Chronology

1901
Born in Hackney, London, 27 December.

1913
Won a scolarship to Witgift Middle School Croydon. Made first paintings.

1917
Left school. Began work as assistant research chemist for the Mond Nickel Company, at the same time studying chemistry part time at King’s College, London.

1918-21
Full-time student at King’s College, London, studying chemistry and geology (Honnour Degree 1921). Did research under Professor Samuel Smiles into organic sulphur compounds. First interest in printmaking.

1922-25
Worked as a chemist/geologist for Anglo-Iranian Oil Company in Abadan. Began to paint more consistently. Made a series of portraits of colleagues working for Anglo-Iranian.

1925-26
Retun to England. Exhibited paintings at Anglo-Iranian headquaters. Decided to become a painter and moved to Paris in March or April, 1926. Obtained studio at 51 rue du Moulin-Vert. Spent three months at Académie Julian. First prints: drypoints, woodcuts, and aquatint.

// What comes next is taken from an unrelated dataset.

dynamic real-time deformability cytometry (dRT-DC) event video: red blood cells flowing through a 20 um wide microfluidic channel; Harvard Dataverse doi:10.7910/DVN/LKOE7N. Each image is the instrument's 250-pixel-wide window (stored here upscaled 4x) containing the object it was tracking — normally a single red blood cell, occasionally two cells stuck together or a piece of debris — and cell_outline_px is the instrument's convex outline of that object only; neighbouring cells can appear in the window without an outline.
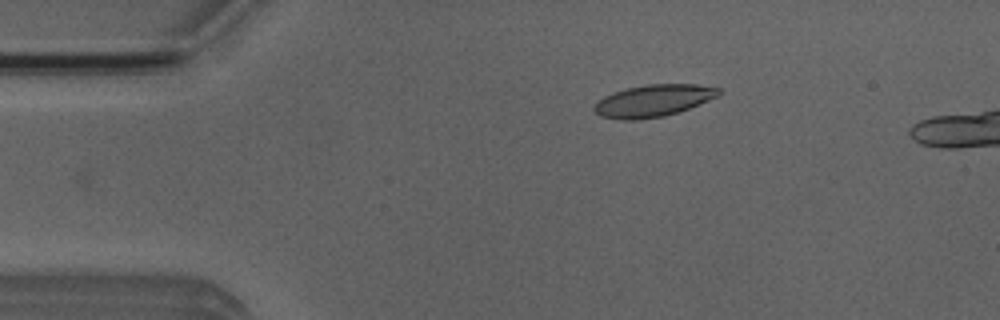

Met Joseph Hecht, Polish engraver.

1927
Established printmaking workshop in his studio but this was later moved to a larger space at the Villa Chauvelot.

1926-29
Summers spent in South of France and Corsica.

1933
Moved the workshop to 17 rue Campagne Première, from whitch the name ‘Atelier 17’ was derived. Exhibited with Surrealist group in Paris.

1934
First exhibition of Atelier 17 artists in Paris and London.

1936
Exhibited in, and helped organize, the International Surrealist Exhibition at the New Burlington Galleries, London.

1937
Travelled in Spain at invitation of Republican Government, paintings afterwards exhibited at Mayor Gallery, London.

1938
Broke off from official Surrealist group.

1939
Left Paris for London. Some of Hayter’s work later shipped to United States by Peggy Guggenheim, some abandoned in workshop and lost. Worked camouflage techniques.

1940
Left London for U.S.A. Gave course at California School of Fine Arts. Settled in New York in autumn. Gave printmaking course (known as Atelier 17) at New School for Social Research, two days a week.

1943
Directed course in printmaking at the Philadelphia Print Club.

1945
Established Atelier 17 as independent workshop at 41 East 8th Street.

1946
Visited Paris.

1948
Gave series of weekly lectures at California School of Fine Arts.

1949
Gave course on printmaking at the Art Institut of Chicago, Professor of Fine Arts in Design Department of Brooklyn College, New York.

1950
Returned permanently to Paris and reopened Atelier 17 at 278 rue de Vaugirard. The workshop moved again in 1954 to the Académie Ranson, rue Joseph Bara; in 1961 to 77 rue Daguerre; in 1969 to 63 rue Daguerre and in 1977 to 10 rue Didot where it continues today as Atelier Comtrepoint.

1951
Awarded Légion d’Honneur.

1955
New York Atelier closed.

1958
Represented Great Britain at Venice Biennale with William Scott and Kenneth Armitage.

1959
Awarded O.B.E.

1960
Awarded International Grand Prize at the Second Tokyo International Print Biennale.

1968
Awarded C.B.E. and made Chevalier de l’Ordre des Arts et des Lettres.

1972
Received Grand Prix des Arts de la Ville de Paris.

1978
Elected Foreign Member of the American Academy of Arts and Sciences. Honorary Doctorate Hamline University, Minnesota.

1982
Elected Honorary Foreign Member of Royal Academy.

1983
Honorary Doctorate, New School for Social Research, New York.

1986
Promoted to Commandeur des Arts et Lettres.

1988
Purchase by British Museum of Hayter’s archive of his own prints. Died 4 May.